Wednesday, August 17, 2011

Legally separated but still married. Fiance left me. How can I get her back? how to rebuild trust?

My ex has dragged out the divorce 2 years. I filed before meeting my former fiancee who I truly love but my ex has lied to her and she believes horrible things about me which are not true like allegations of me having an affair with someone at work and other horrible lies but because I lied about not being married she rightfully doesn't believe me. How can I rebuild trust and bring her back. I know it's my fault for not telling her but I was affraid, I'm not trying to excuse my failure. I was wrong and should have told her. She won't say she still loves me but wont say she doesn't either so I'm praying there's hope. I'm truly not a bad guy and I do worship the ground she walks on and if she did take me back I would be completely open about everything.

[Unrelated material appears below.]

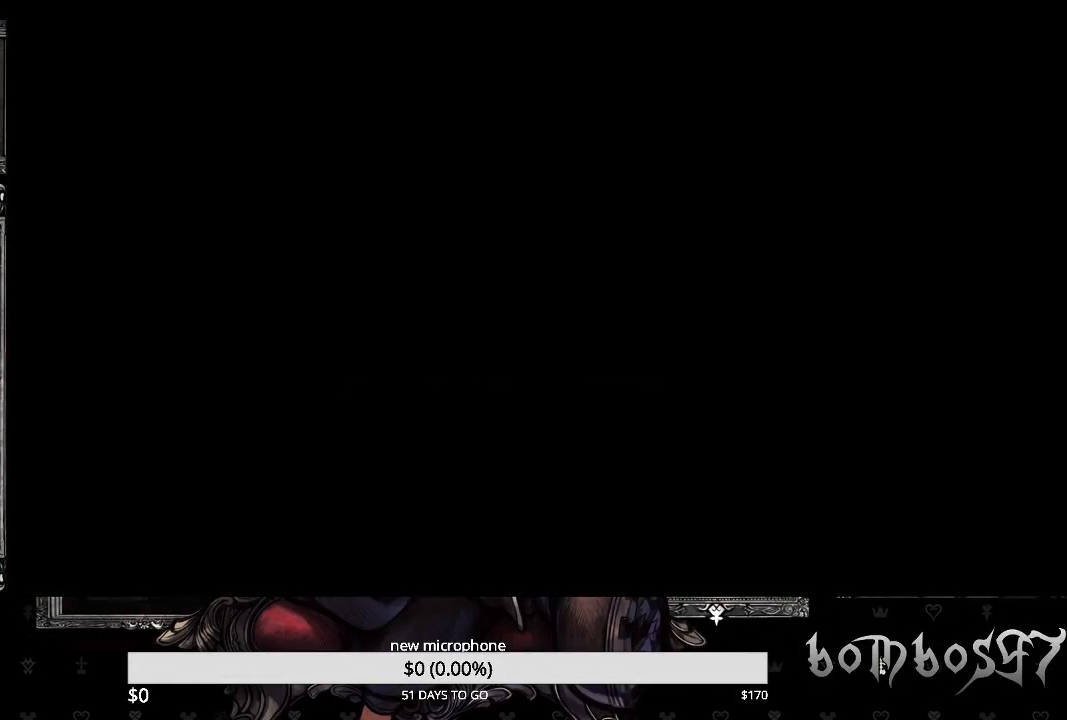
{"buttons": [], "left_stick": "up-left", "right_stick": "center", "events": []}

I have started counseling to make sure if she comes back that I can be the best person possible and have no baggage because she deserve a good man because she's had a really difficult life. It was my job to keep her safe and I failed. I would never fail like that again. This may be strange but I still feel close to my dad who ped and I talked to him about this and swore that I would never lie to her about anything small or large if she came back. I know many of you will tell me to move on because i will admit some men are just cheaters and lie but I'm not one. I use to thank God each morning that I woke and saw her sleeping next to me and prayed each night to God to help her feel better (she has a serious injury from an accident) and fall asleep holding her so she felt safe. I would drop my work to take her to the doctor appointments and alway put her first above all because it was my job to take care of her. I just don't know what to do. I gave her some proof to show some of the statements by my ex are lies but i don't know if that's enough. She won't meet with me nor really talk to me. I'm trying to give her space but I just don't know what else to do. She can't have anymore children because of her injury and I knew she was the last woman I ever wanted so I had a vasectomy to make sure she wouldn't get pregnant. She was and is the only woman I've ever loved and that's one of reason's my ex hates me so much. Please offer advise instead of trashing me because I already know what I did was being a coward, deceitful, painful and hurt her beyond anything a person should ever feel. thanks.